Climat: les réseaux sociaux pressent les célébrités de descendre de leurs jets privés

  • Après avoir publié mi-juillet sur Instagram une photo de son avion et celui de son compagnon, la star de la téléréalité Kylie Jenner a été qualifiée de «criminelle du climat»
  • Yard s'est basé sur les données du compte Twitter «Celebrity Jets» qui suit les vols de célébrités grâce à des données publiques en ligne

PARIS : Leurs vols sont scrutés sur les réseaux sociaux: de Taylor Swift à Bernard Arnault, la pression s'amplifie sur les célébrités, personnalités politiques et grands patrons pour limiter leur déplacement en jet privé à l'empreinte carbone élevée.

Après avoir publié mi-juillet sur Instagram une photo de son avion et celui de son compagnon, la star de la téléréalité Kylie Jenner a été qualifiée de «criminelle du climat» par des internautes.

«Pollueur et criminel», a tweeté un autre au sujet du réalisateur Steven Spielberg, accusé d'avoir pris un vol de 28 minutes.

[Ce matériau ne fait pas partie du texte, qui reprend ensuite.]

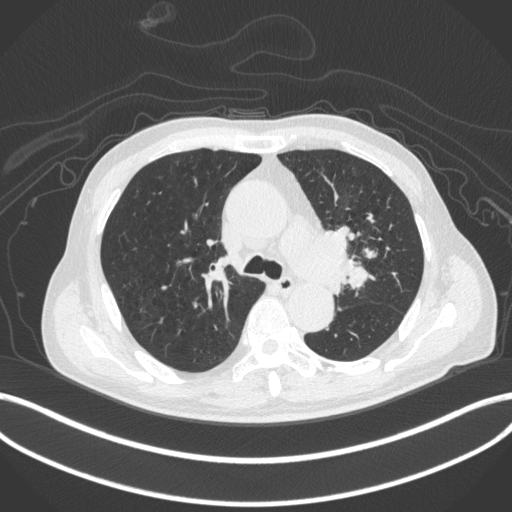
Chest CT, one axial slice; slice 288 of 420 in the series (ordered by position); 120 kVp; lung window (W 1500 / L -600 HU); 512 × 512 image matrix. Patient: male, 77 years. From the clinical record (not read from this slice): clinical TNM (as recorded): T3 N1 M0.
Outlined on this slice (bounding box drawn by a radiologist):
- lung tumour (recorded histology: adenocarcinoma): box from (x=307, y=223) to (x=365, y=293) px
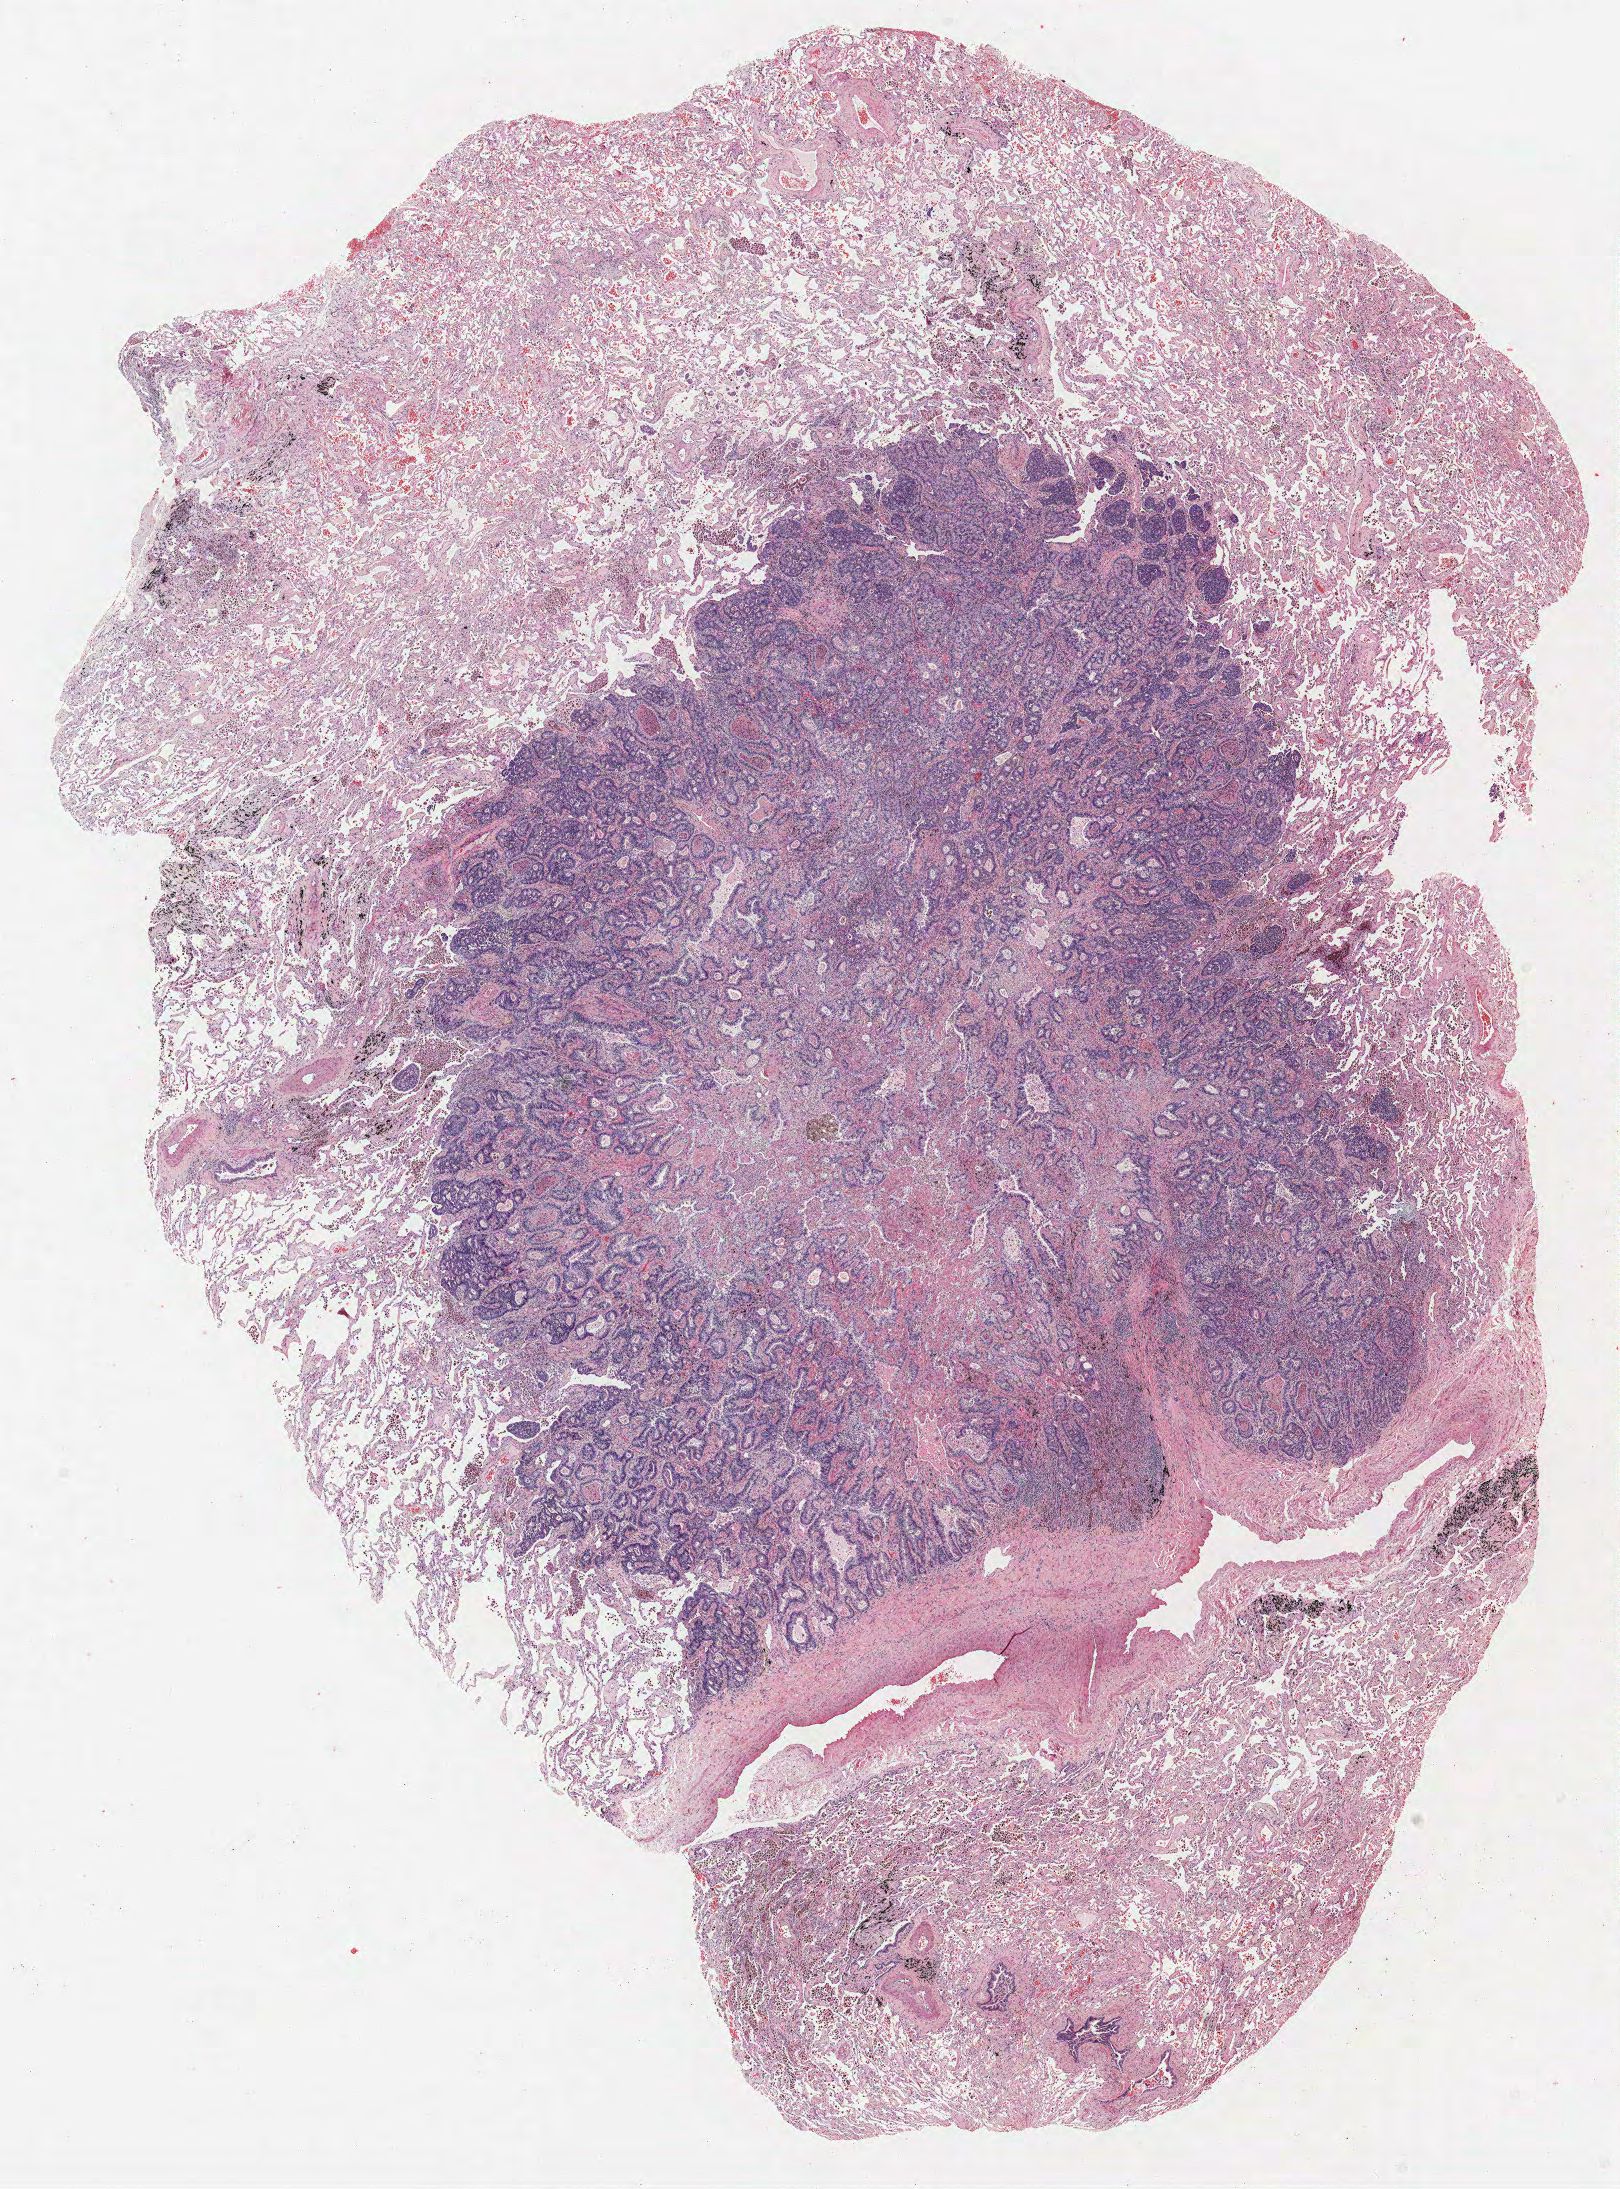
Whole-slide histology image, Hematoxylin and eosin (H&E) stained — a low-resolution overview of the entire scanned area, about 13.0 x 17.5 mm; FFPE section; lung tissue. Male patient, aged 69 at enrolment. Former smoker at enrolment. Grade: well differentiated (G1).
Participant's lung-cancer diagnosis: Adenocarcinoma, NOS. Tumour size (pathology): 17 mm. Primary tumour location (clinical record): right upper lobe. Stage (AJCC 6th edition): IA. ICD-O-3 topography: upper lobe of lung (C34.1).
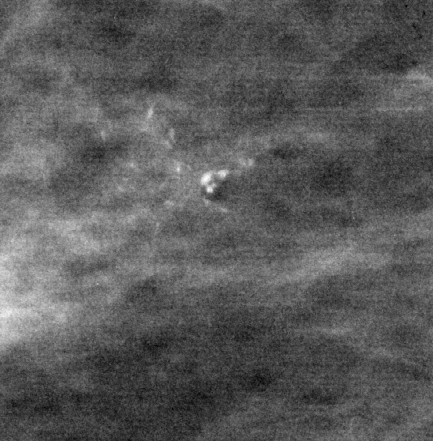
Cropped region of a digitized screen-film mammogram centred on a radiologist-marked abnormality, right breast, MLO view, BI-RADS breast density category 1 (scale 1–4).
Calcifications, morphology amorphous, distribution clustered; BI-RADS assessment category 4; pathology (as recorded): malignant.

D'innombrables «memes», des photos ou vidéos humoristiques, ont aussi circulé pour se moquer de la chanteuse Taylor Swift après la publication vendredi d'une analyse de l'agence de marketing Yard, qui la classe comme «la célébrité la plus pollueuse de l'année», avec 170 vols depuis le début de l'année.

Yard s'est basé sur les données du compte Twitter «Celebrity Jets» qui suit les vols de célébrités grâce à des données publiques en ligne.

À l'origine de ce compte, un étudiant de 19 ans nommé Jack Sweeney. Il a commencé en juin 2020 en suivant le jet privé d'Elon Musk et dispose désormais de 30 comptes traquant des stars du sport, le patron de Meta Mark Zuckerberg ou encore des oligarques russes.

Il a inspiré d'autres internautes comme Sébastien*, un ingénieur aéronautique de 35 ans qui a créé en avril le compte «I Fly Bernard» sur les trajets des avions de milliardaires français pour les interpeller sur leur empreinte carbone.

«Ce que j'essaie de dénoncer, c'est leur utilisation des jets privés comme des taxis», explique-t-il à l'AFP, en pointant les nombreux vols intérieurs ou européens effectués par les avions.

- 5 à 14 fois plus polluant qu'un vol classique -

«En Europe, les trois quarts de ces vols pourraient être faits en train», dénonce William Todts, directeur exécutif de Transport & Environment, qui regroupe des ONG européennes du secteur.

Le secteur aérien est responsable de 2 à 3% des émissions mondiales de CO2 mais selon un rapport de Transport & Environment publié en mai les vols privés ont une empreinte carbone par passager 5 à 14 fois supérieure aux vols commerciaux et 50 fois supérieure au train.

L'aviation privée est d'ailleurs en plein essor depuis la pandémie, ses clients souhaitant éviter les suppressions de vols et la promiscuité face au virus.

Certaines stars ont réagi face à la pression des réseaux sociaux: la semaine dernière, un porte-parole de Taylor Swift a affirmé dans la presse qu'elle «prête régulièrement son jet à d'autres personnes». «Lui attribuer la plupart ou tous ces trajets est totalement incorrect», poursuit-il.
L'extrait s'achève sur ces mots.